Available records START

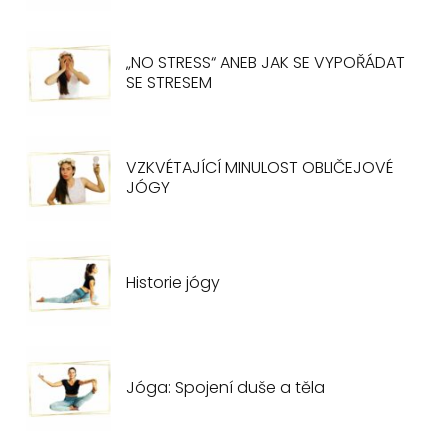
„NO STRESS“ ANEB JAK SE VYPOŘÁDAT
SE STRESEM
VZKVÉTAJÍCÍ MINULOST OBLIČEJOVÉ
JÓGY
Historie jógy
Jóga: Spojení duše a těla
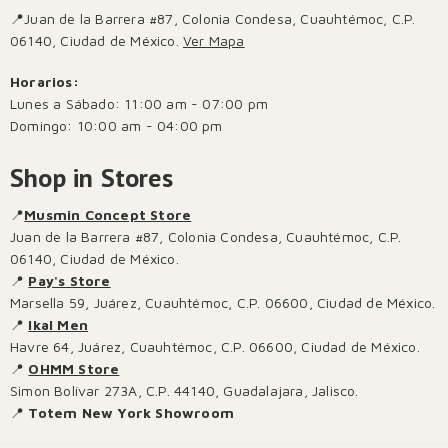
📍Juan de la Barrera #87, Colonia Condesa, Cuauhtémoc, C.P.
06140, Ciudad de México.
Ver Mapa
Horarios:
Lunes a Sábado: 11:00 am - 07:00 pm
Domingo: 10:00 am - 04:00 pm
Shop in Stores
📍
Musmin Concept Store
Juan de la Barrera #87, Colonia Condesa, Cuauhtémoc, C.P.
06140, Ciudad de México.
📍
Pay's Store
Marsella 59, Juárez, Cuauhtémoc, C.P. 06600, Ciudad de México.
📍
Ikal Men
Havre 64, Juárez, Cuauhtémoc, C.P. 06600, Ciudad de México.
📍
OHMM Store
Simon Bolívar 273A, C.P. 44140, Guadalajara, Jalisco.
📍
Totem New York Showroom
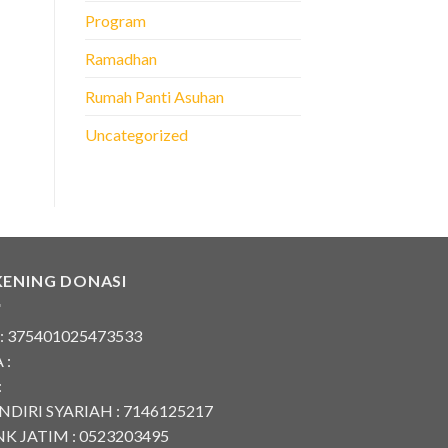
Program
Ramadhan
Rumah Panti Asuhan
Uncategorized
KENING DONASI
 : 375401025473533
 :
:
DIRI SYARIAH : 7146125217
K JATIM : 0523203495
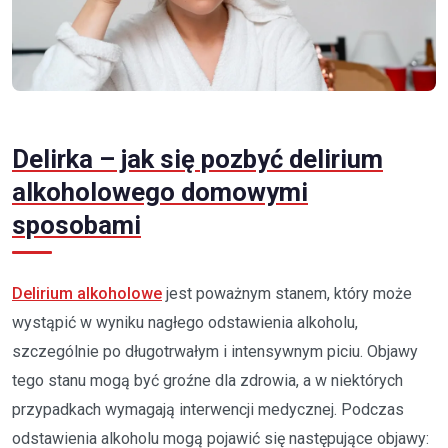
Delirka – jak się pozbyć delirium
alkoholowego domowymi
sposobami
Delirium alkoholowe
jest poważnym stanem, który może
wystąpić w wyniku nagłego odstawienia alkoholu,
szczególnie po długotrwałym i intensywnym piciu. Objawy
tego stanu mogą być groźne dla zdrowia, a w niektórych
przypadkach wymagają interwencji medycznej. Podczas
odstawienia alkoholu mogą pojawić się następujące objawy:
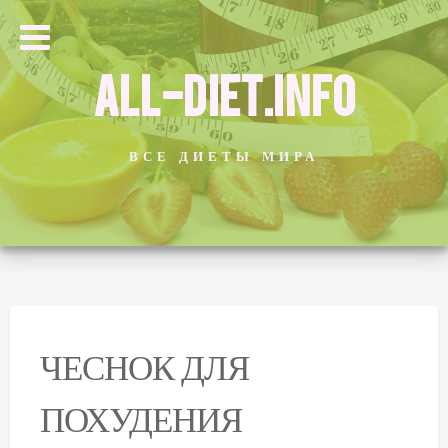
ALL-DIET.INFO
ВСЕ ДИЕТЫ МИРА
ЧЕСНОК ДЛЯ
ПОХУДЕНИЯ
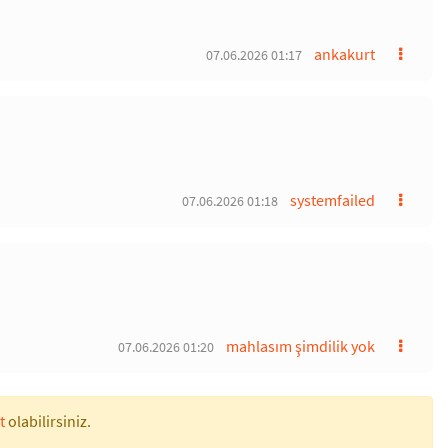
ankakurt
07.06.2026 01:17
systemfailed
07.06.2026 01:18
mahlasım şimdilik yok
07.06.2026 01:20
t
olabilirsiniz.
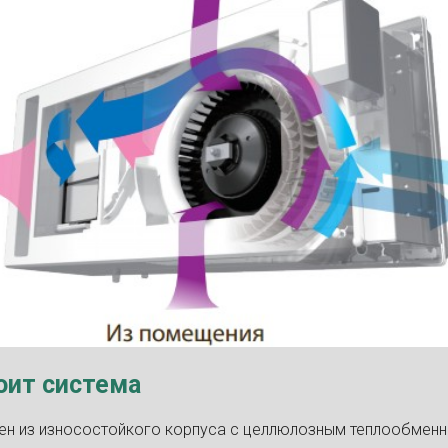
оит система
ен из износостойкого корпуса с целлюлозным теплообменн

Available records END

§ Try it: Please update the records above by replacing "Ciudad de México" with "CDMX" wherever it appears, changing nothing else. Leave the pictures out of your answer.

§ Result of the exercise:
„NO STRESS“ ANEB JAK SE VYPOŘÁDAT
SE STRESEM
VZKVÉTAJÍCÍ MINULOST OBLIČEJOVÉ
JÓGY
Historie jógy
Jóga: Spojení duše a těla
📍Juan de la Barrera #87, Colonia Condesa, Cuauhtémoc, C.P.
06140, CDMX.
Ver Mapa
Horarios:
Lunes a Sábado: 11:00 am - 07:00 pm
Domingo: 10:00 am - 04:00 pm
Shop in Stores
📍
Musmin Concept Store
Juan de la Barrera #87, Colonia Condesa, Cuauhtémoc, C.P.
06140, CDMX.
📍
Pay's Store
Marsella 59, Juárez, Cuauhtémoc, C.P. 06600, CDMX.
📍
Ikal Men
Havre 64, Juárez, Cuauhtémoc, C.P. 06600, CDMX.
📍
OHMM Store
Simon Bolívar 273A, C.P. 44140, Guadalajara, Jalisco.
📍
Totem New York Showroom
Program
Ramadhan
Rumah Panti Asuhan
Uncategorized
KENING DONASI
 : 375401025473533
 :
:
DIRI SYARIAH : 7146125217
K JATIM : 0523203495
Delirka – jak się pozbyć delirium
alkoholowego domowymi
sposobami
Delirium alkoholowe
jest poważnym stanem, który może
wystąpić w wyniku nagłego odstawienia alkoholu,
szczególnie po długotrwałym i intensywnym piciu. Objawy
tego stanu mogą być groźne dla zdrowia, a w niektórych
przypadkach wymagają interwencji medycznej. Podczas
odstawienia alkoholu mogą pojawić się następujące objawy:
ALL-DIET.INFO
ВСЕ ДИЕТЫ МИРА
ЧЕСНОК ДЛЯ
ПОХУДЕНИЯ
ankakurt
07.06.2026 01:17
systemfailed
07.06.2026 01:18
mahlasım şimdilik yok
07.06.2026 01:20
t
olabilirsiniz.
оит система
ен из износостойкого корпуса с целлюлозным теплообменн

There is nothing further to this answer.